[THE RECORDS]
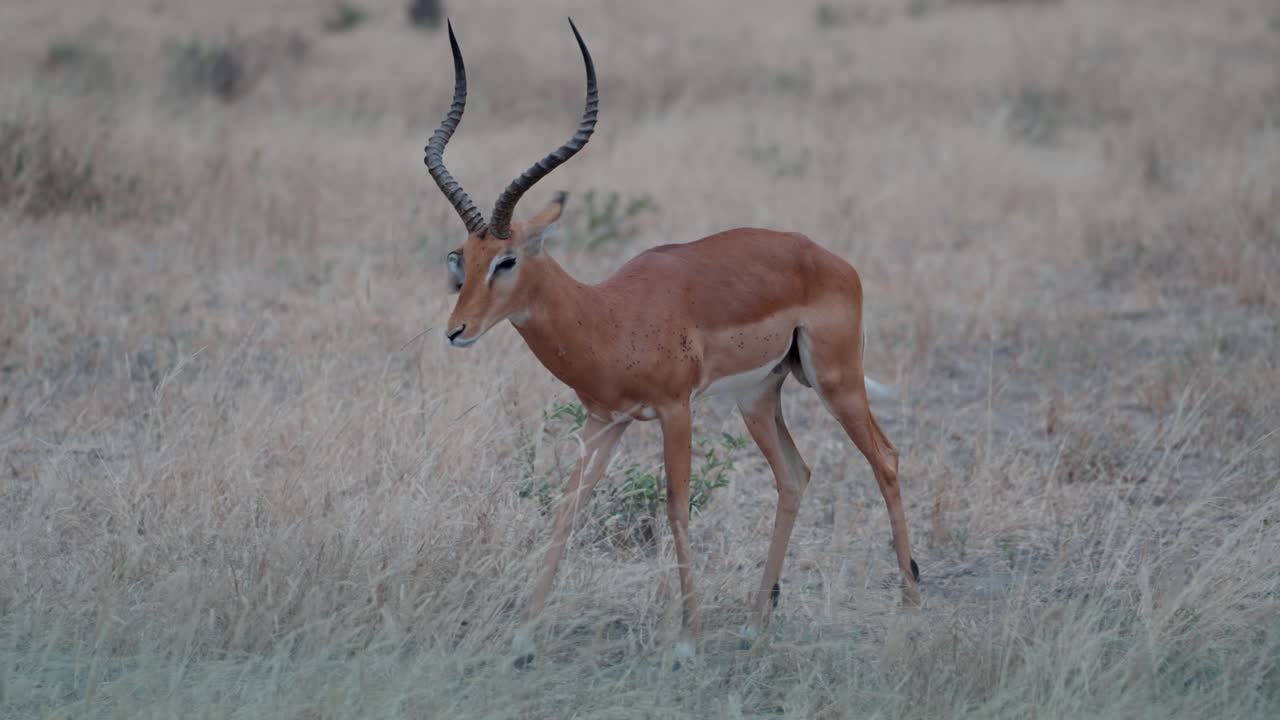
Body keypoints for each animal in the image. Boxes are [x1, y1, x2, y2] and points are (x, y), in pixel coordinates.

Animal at [427, 19, 920, 668]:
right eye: (460, 256)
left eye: (507, 259)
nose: (456, 331)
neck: (608, 316)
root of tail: (827, 257)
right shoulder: (604, 420)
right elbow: (567, 506)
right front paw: (523, 638)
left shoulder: (674, 409)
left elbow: (677, 507)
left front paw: (686, 642)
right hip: (757, 397)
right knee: (795, 474)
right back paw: (754, 625)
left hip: (836, 380)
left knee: (885, 458)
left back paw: (911, 611)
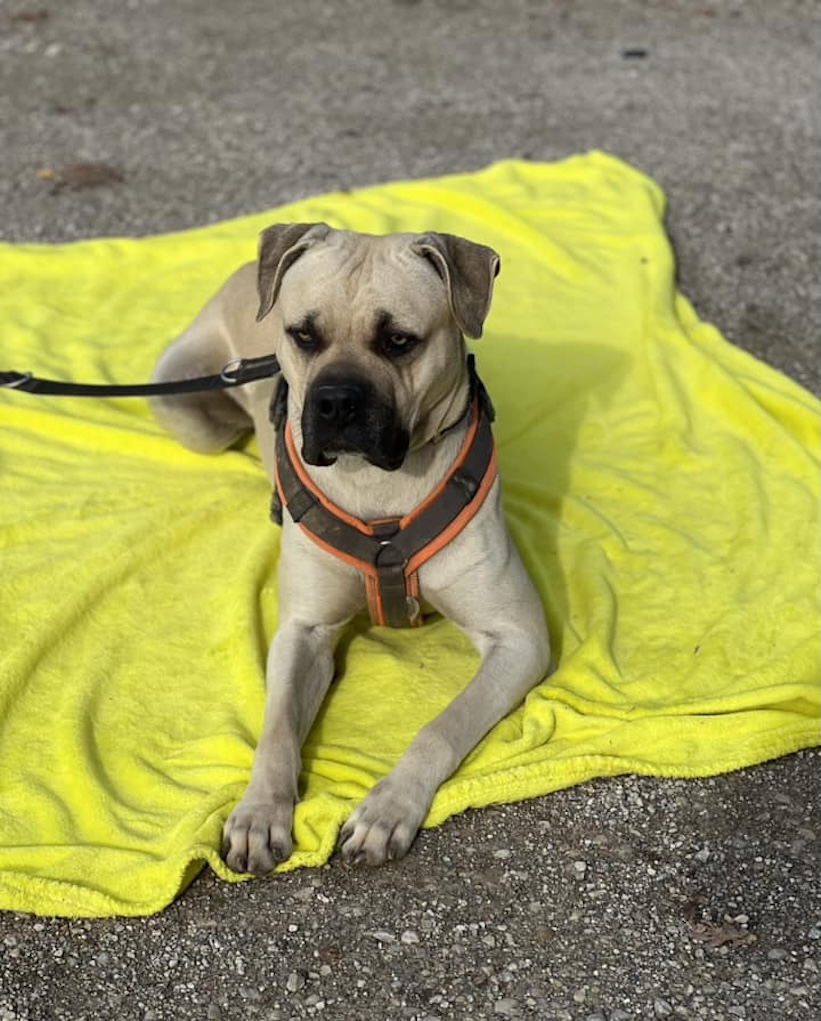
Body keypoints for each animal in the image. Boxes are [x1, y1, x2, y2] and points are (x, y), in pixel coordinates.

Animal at [150, 223, 551, 874]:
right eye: (303, 335)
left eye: (399, 341)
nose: (336, 401)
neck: (377, 483)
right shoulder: (304, 630)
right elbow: (277, 728)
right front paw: (258, 813)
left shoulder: (518, 637)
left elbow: (441, 726)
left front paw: (386, 810)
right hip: (179, 397)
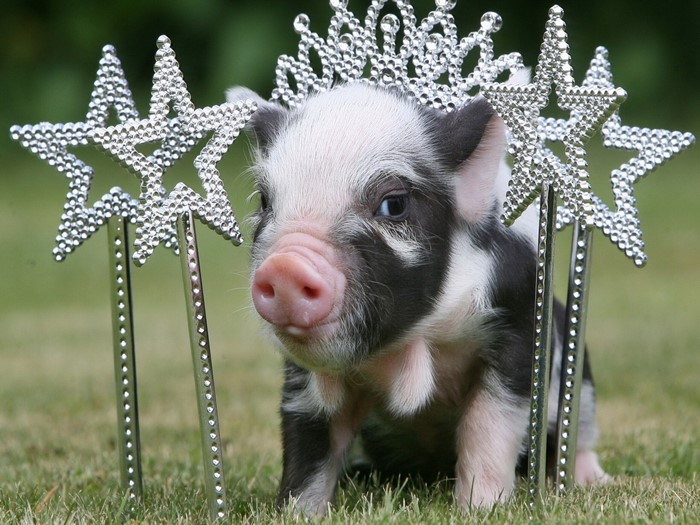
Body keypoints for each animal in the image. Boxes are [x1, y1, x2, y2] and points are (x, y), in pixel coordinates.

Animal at [227, 82, 608, 515]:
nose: (285, 266)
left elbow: (489, 424)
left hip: (582, 384)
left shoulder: (518, 323)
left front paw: (480, 509)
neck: (406, 345)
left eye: (393, 204)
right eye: (264, 201)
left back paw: (593, 482)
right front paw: (298, 514)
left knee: (579, 436)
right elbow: (308, 442)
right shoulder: (303, 376)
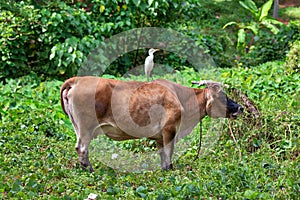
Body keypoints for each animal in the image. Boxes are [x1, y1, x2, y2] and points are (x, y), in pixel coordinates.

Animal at [59, 76, 243, 172]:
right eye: (222, 96)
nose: (239, 107)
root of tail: (77, 80)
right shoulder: (170, 129)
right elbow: (169, 152)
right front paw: (169, 169)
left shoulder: (160, 136)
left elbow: (162, 153)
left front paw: (163, 169)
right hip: (86, 128)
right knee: (82, 148)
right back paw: (90, 170)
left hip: (78, 127)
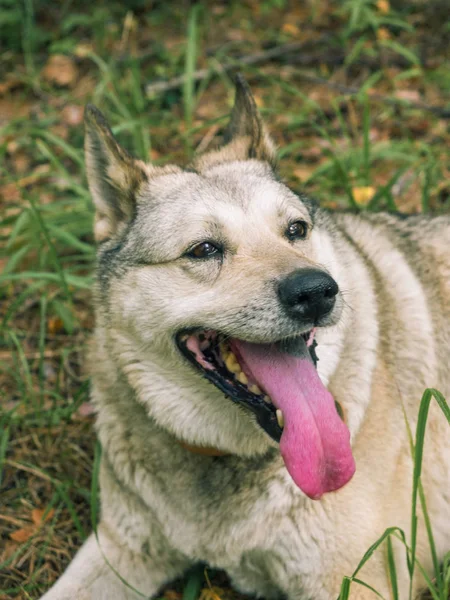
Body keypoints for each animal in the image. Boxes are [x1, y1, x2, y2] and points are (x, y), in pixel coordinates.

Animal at [40, 78, 448, 600]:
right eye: (204, 249)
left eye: (296, 229)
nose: (316, 291)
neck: (222, 455)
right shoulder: (121, 547)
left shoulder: (353, 581)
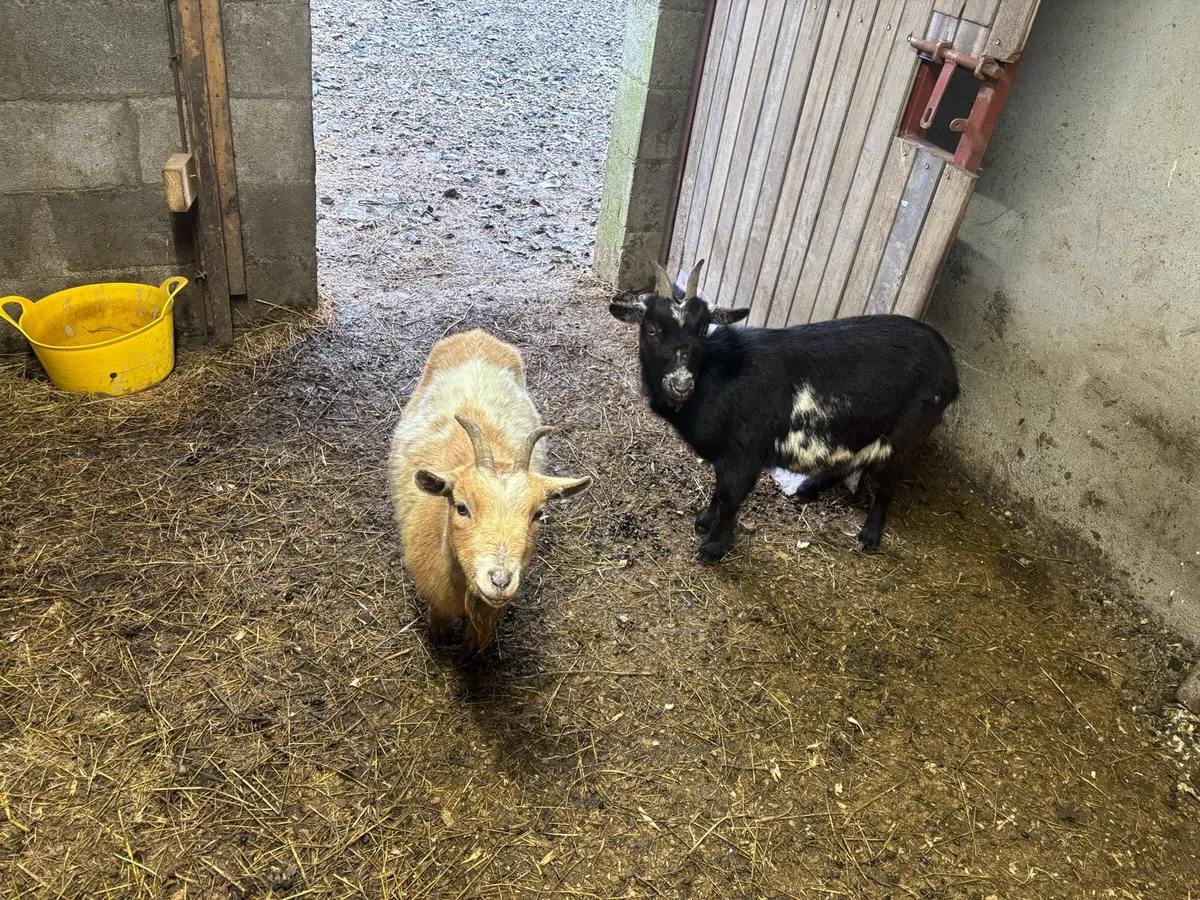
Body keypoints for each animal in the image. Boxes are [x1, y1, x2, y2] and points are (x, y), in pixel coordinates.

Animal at [610, 259, 958, 562]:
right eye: (651, 329)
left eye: (702, 328)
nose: (680, 385)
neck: (715, 378)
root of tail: (950, 367)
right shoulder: (727, 453)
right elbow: (719, 490)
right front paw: (706, 519)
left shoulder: (744, 452)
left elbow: (730, 496)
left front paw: (715, 546)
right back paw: (807, 489)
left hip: (905, 434)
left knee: (885, 483)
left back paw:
[/THE RECORDS]
_WHAT YOU ARE ASKED TO DO_
Transcribe, word for word, only the material from its opening line through the line containing "right shoulder: (304, 630)", both ends included, and omit the pictures.

_TASK SOLUTION_
Body keypoints for each animal in the image. Boxes are [x1, y1, x2, y2] and points are (x, y), in pixel coordinates.

Animal at [427, 19, 920, 668]:
right eye: (460, 256)
left eye: (507, 259)
nose: (456, 331)
neck: (608, 316)
root of tail: (827, 257)
right shoulder: (604, 420)
right elbow: (567, 506)
right front paw: (523, 638)
left shoulder: (674, 409)
left elbow: (677, 507)
left front paw: (686, 642)
right hip: (757, 397)
right knee: (795, 474)
right back paw: (754, 625)
left hip: (836, 380)
left knee: (885, 458)
left back paw: (911, 611)
Body keypoints for each animal in the image. Boxes are [x1, y1, x2, y2] and points are (x, y), in pixel coordinates.

Animal at [150, 223, 551, 874]:
right eye: (303, 335)
left eye: (399, 341)
nose: (336, 401)
neck: (377, 483)
right shoulder: (304, 630)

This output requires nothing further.